In 2007 he met the soldier who shot him.
He has since maintained a friendship with Charles Inness whom he has come to forgive.
But until recently, Mr Moore said Mr Inness had been unable to tell him he was sorry.
“When it came it was really moving. I didn’t need it, I didn’t ask for it, but when it came it was really, really nice. It really was,” Mr Moore said.
He said Mr Inness, now aged 78, had been of the opinion “that when you say ‘sorry’, it means that you didn’t mean to fire the bullet”.
“He’d say: ‘I meant to fire the bullet, but I never meant to cause the damage.’ He always said if he’d known what was going to happen to me, he wouldn’t have fired it.”
Mr Moore said while to him that seemed like “semantics”, the more the two men got to know each other “the more he felt the former soldier was sorry”.

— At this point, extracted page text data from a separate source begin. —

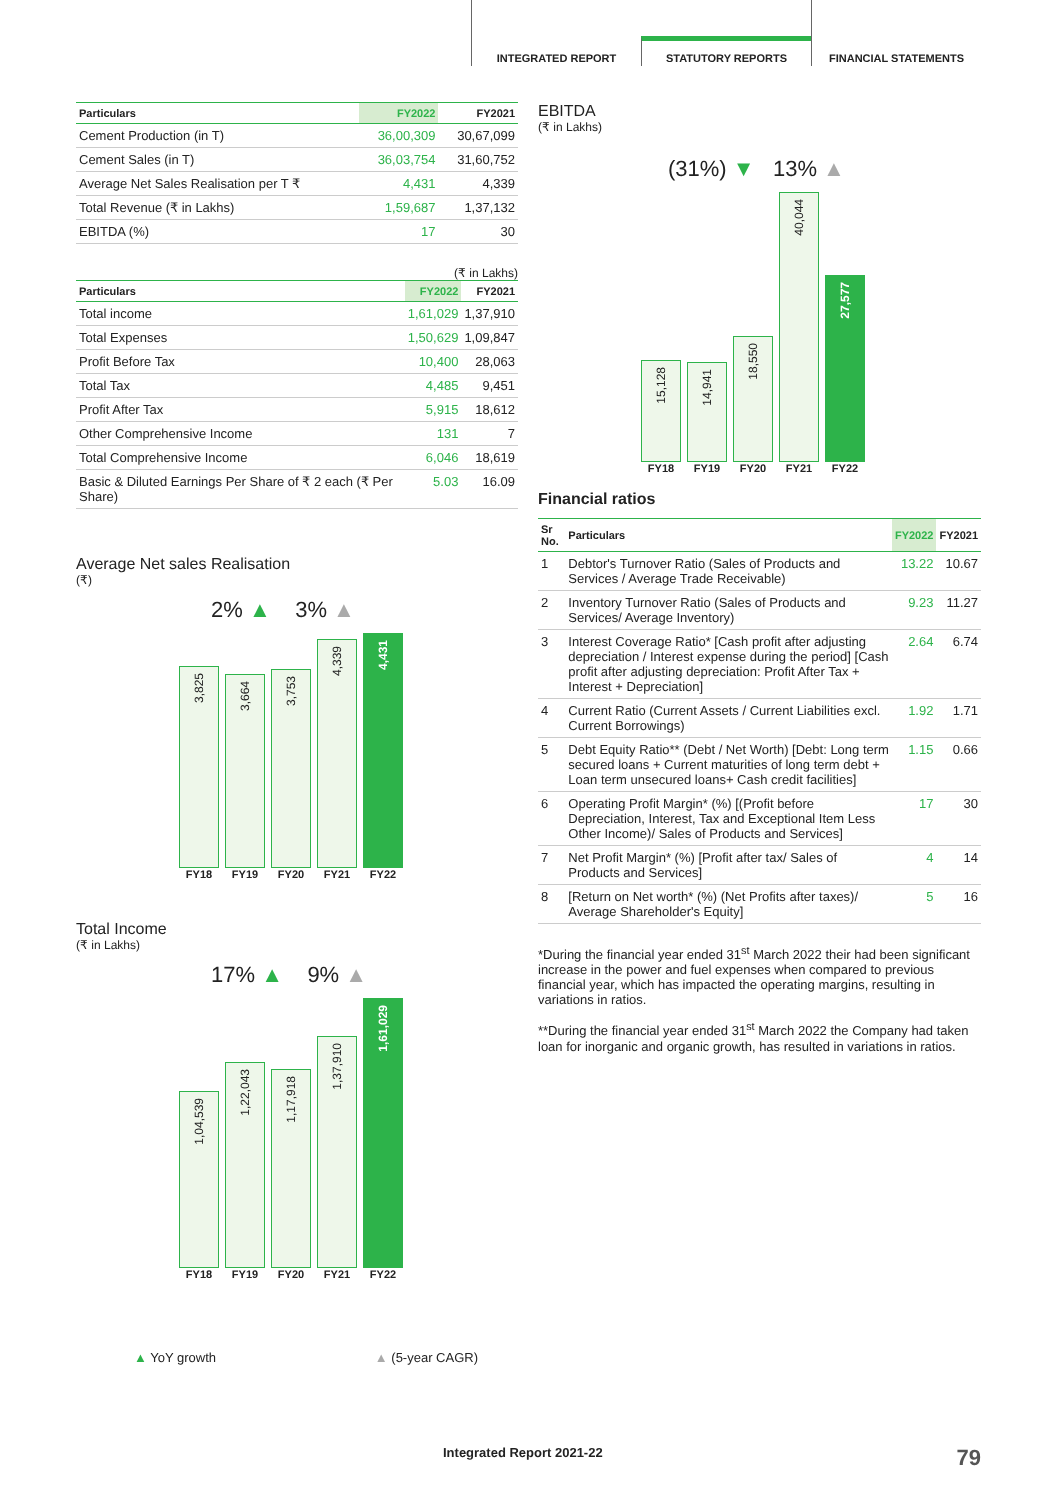INTEGRATED REPORT
STATUTORY REPORTS
FINANCIAL STATEMENTS
| Particulars | FY2022 | FY2021 |
| --- | --- | --- |
| Cement Production (in T) | 36,00,309 | 30,67,099 |
| Cement Sales (in T) | 36,03,754 | 31,60,752 |
| Average Net Sales Realisation per T ₹ | 4,431 | 4,339 |
| Total Revenue (₹ in Lakhs) | 1,59,687 | 1,37,132 |
| EBITDA (%) | 17 | 30 |
(₹ in Lakhs)
| Particulars | FY2022 | FY2021 |
| --- | --- | --- |
| Total income | 1,61,029 | 1,37,910 |
| Total Expenses | 1,50,629 | 1,09,847 |
| Profit Before Tax | 10,400 | 28,063 |
| Total Tax | 4,485 | 9,451 |
| Profit After Tax | 5,915 | 18,612 |
| Other Comprehensive Income | 131 | 7 |
| Total Comprehensive Income | 6,046 | 18,619 |
| Basic & Diluted Earnings Per Share of ₹ 2 each (₹ Per Share) | 5.03 | 16.09 |
Average Net sales Realisation
(₹)
2% ▲ 3% ▲
3,825
3,664
3,753
4,339
4,431
FY18 FY19 FY20 FY21 FY22
Total Income
(₹ in Lakhs)
17% ▲ 9% ▲
1,04,539
1,22,043
1,17,918
1,37,910
1,61,029
FY18 FY19 FY20 FY21 FY22
▲ YoY growth ▲ (5-year CAGR)
EBITDA
(₹ in Lakhs)
(31%) ▼ 13% ▲
15,128
14,941
18,550
40,044
27,577
FY18 FY19 FY20 FY21 FY22
Financial ratios
| Sr No. | Particulars | FY2022 | FY2021 |
| --- | --- | --- | --- |
| 1 | Debtor's Turnover Ratio (Sales of Products and Services / Average Trade Receivable) | 13.22 | 10.67 |
| 2 | Inventory Turnover Ratio (Sales of Products and Services/ Average Inventory) | 9.23 | 11.27 |
| 3 | Interest Coverage Ratio* [Cash profit after adjusting depreciation / Interest expense during the period] [Cash profit after adjusting depreciation: Profit After Tax + Interest + Depreciation] | 2.64 | 6.74 |
| 4 | Current Ratio (Current Assets / Current Liabilities excl. Current Borrowings) | 1.92 | 1.71 |
| 5 | Debt Equity Ratio** (Debt / Net Worth) [Debt: Long term secured loans + Current maturities of long term debt + Loan term unsecured loans+ Cash credit facilities] | 1.15 | 0.66 |
| 6 | Operating Profit Margin* (%) [(Profit before Depreciation, Interest, Tax and Exceptional Item Less Other Income)/ Sales of Products and Services] | 17 | 30 |
| 7 | Net Profit Margin* (%) [Profit after tax/ Sales of Products and Services] | 4 | 14 |
| 8 | [Return on Net worth* (%) (Net Profits after taxes)/ Average Shareholder's Equity] | 5 | 16 |
*During the financial year ended 31<sup>st</sup> March 2022 their had been significant increase in the power and fuel expenses when compared to previous financial year, which has impacted the operating margins, resulting in variations in ratios.
**During the financial year ended 31<sup>st</sup> March 2022 the Company had taken loan for inorganic and organic growth, has resulted in variations in ratios.
Integrated Report 2021-22 79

“And then eventually many years after we first met, we were talking about the ‘sorry’ word one night and he said to me, ‘Richard, I am sorry’,” Mr Moore added.

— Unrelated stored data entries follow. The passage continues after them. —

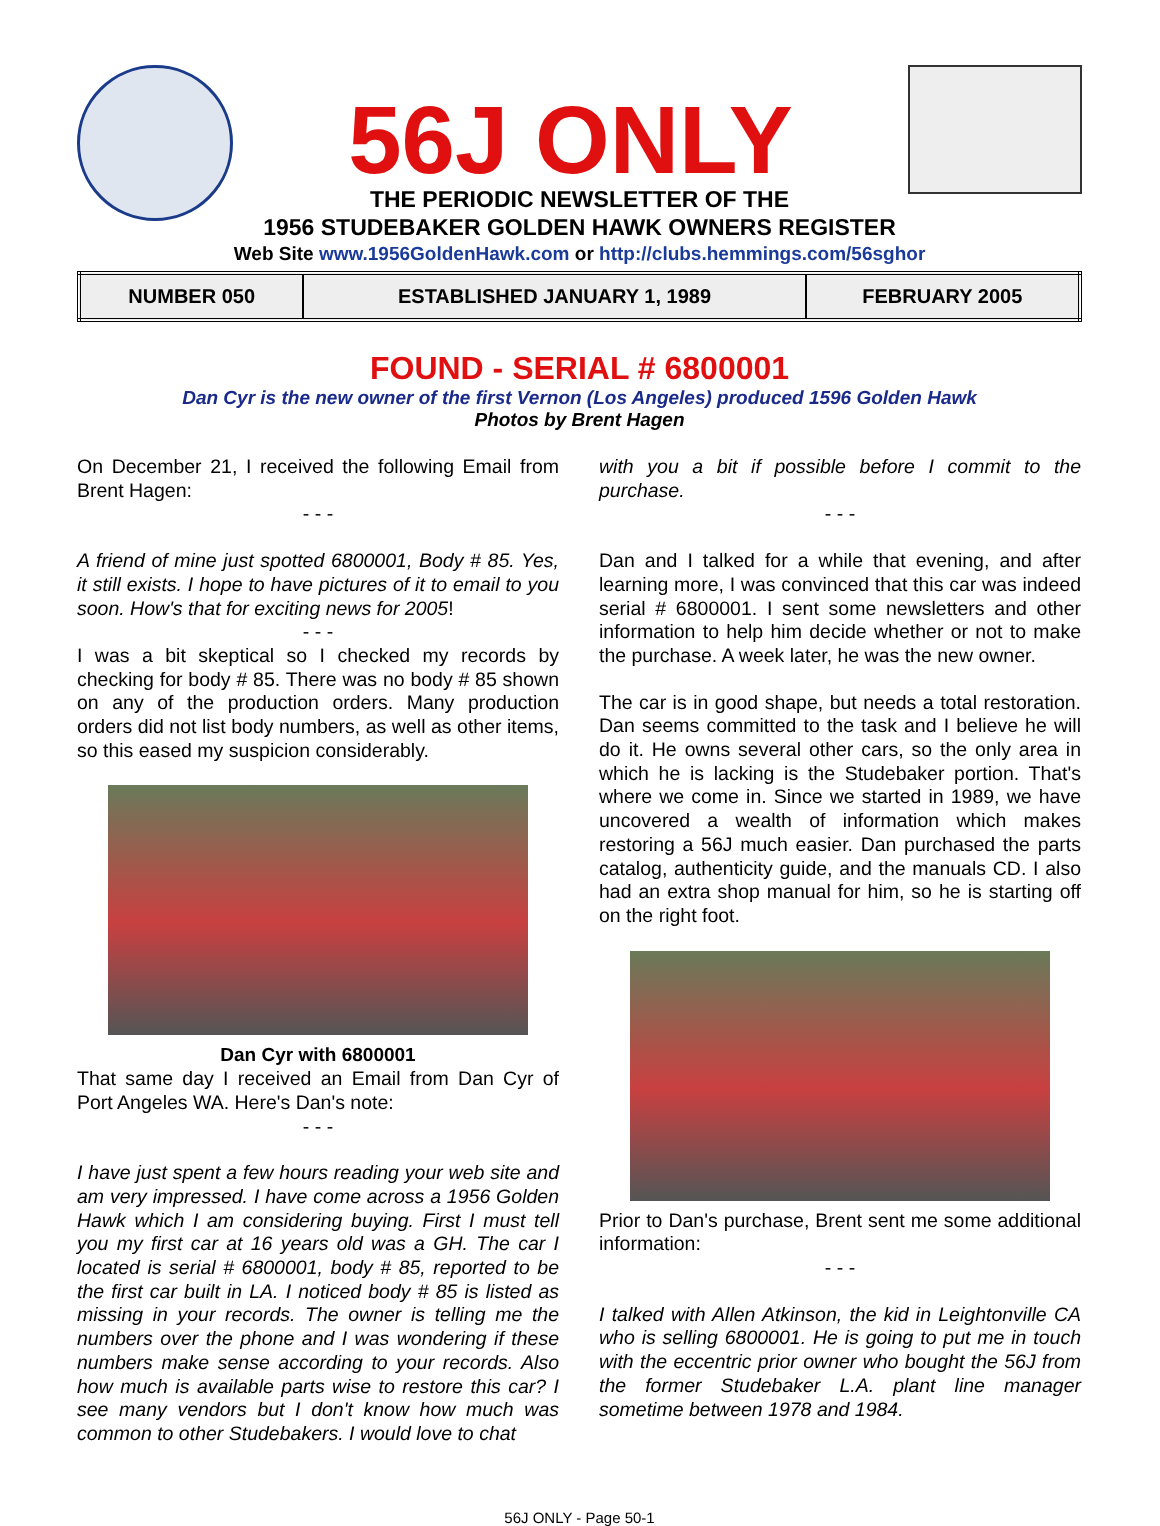56J ONLY
THE PERIODIC NEWSLETTER OF THE
1956 STUDEBAKER GOLDEN HAWK OWNERS REGISTER
Web Site www.1956GoldenHawk.com or http://clubs.hemmings.com/56sghor
| NUMBER 050 | ESTABLISHED JANUARY 1, 1989 | FEBRUARY 2005 |
FOUND - SERIAL # 6800001
Dan Cyr is the new owner of the first Vernon (Los Angeles) produced 1596 Golden Hawk
Photos by Brent Hagen
On December 21, I received the following Email from Brent Hagen:
- - -
A friend of mine just spotted 6800001, Body # 85. Yes, it still exists. I hope to have pictures of it to email to you soon. How's that for exciting news for 2005!
- - -
I was a bit skeptical so I checked my records by checking for body # 85. There was no body # 85 shown on any of the production orders. Many production orders did not list body numbers, as well as other items, so this eased my suspicion considerably.
Dan Cyr with 6800001
That same day I received an Email from Dan Cyr of Port Angeles WA. Here's Dan's note:
- - -
I have just spent a few hours reading your web site and am very impressed. I have come across a 1956 Golden Hawk which I am considering buying. First I must tell you my first car at 16 years old was a GH. The car I located is serial # 6800001, body # 85, reported to be the first car built in LA. I noticed body # 85 is listed as missing in your records. The owner is telling me the numbers over the phone and I was wondering if these numbers make sense according to your records. Also how much is available parts wise to restore this car? I see many vendors but I don't know how much was common to other Studebakers. I would love to chat
with you a bit if possible before I commit to the purchase.
- - -
Dan and I talked for a while that evening, and after learning more, I was convinced that this car was indeed serial # 6800001. I sent some newsletters and other information to help him decide whether or not to make the purchase. A week later, he was the new owner.
The car is in good shape, but needs a total restoration. Dan seems committed to the task and I believe he will do it. He owns several other cars, so the only area in which he is lacking is the Studebaker portion. That's where we come in. Since we started in 1989, we have uncovered a wealth of information which makes restoring a 56J much easier. Dan purchased the parts catalog, authenticity guide, and the manuals CD. I also had an extra shop manual for him, so he is starting off on the right foot.
Prior to Dan's purchase, Brent sent me some additional information:
- - -
I talked with Allen Atkinson, the kid in Leightonville CA who is selling 6800001. He is going to put me in touch with the eccentric prior owner who bought the 56J from the former Studebaker L.A. plant line manager sometime between 1978 and 1984.
56J ONLY - Page 50-1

Now the director of the Derry-based charity Children in Crossfire, Mr Moore lost one eye and the sight in the other when he was struck in the face with the rubber bullet.
His charity was recently awarded a £250,000 UK government grant through the Department For International Development’s UK Aid Direct scheme to help provide 100,000 children in the Dodoma region of Tanzania with an education.
“It is important we don’t let the ball drop and we continue to make sure children are not disadvantaged. Education is a ladder out of poverty for these kids,” he said.
“Through supporting projects like this, over the past year the UK government has helped to build more than 3,000 primary classrooms in Tanzania, helped train almost 54,000 teachers in over 5,000 schools, and set up almost 1,900 community pre-schools.”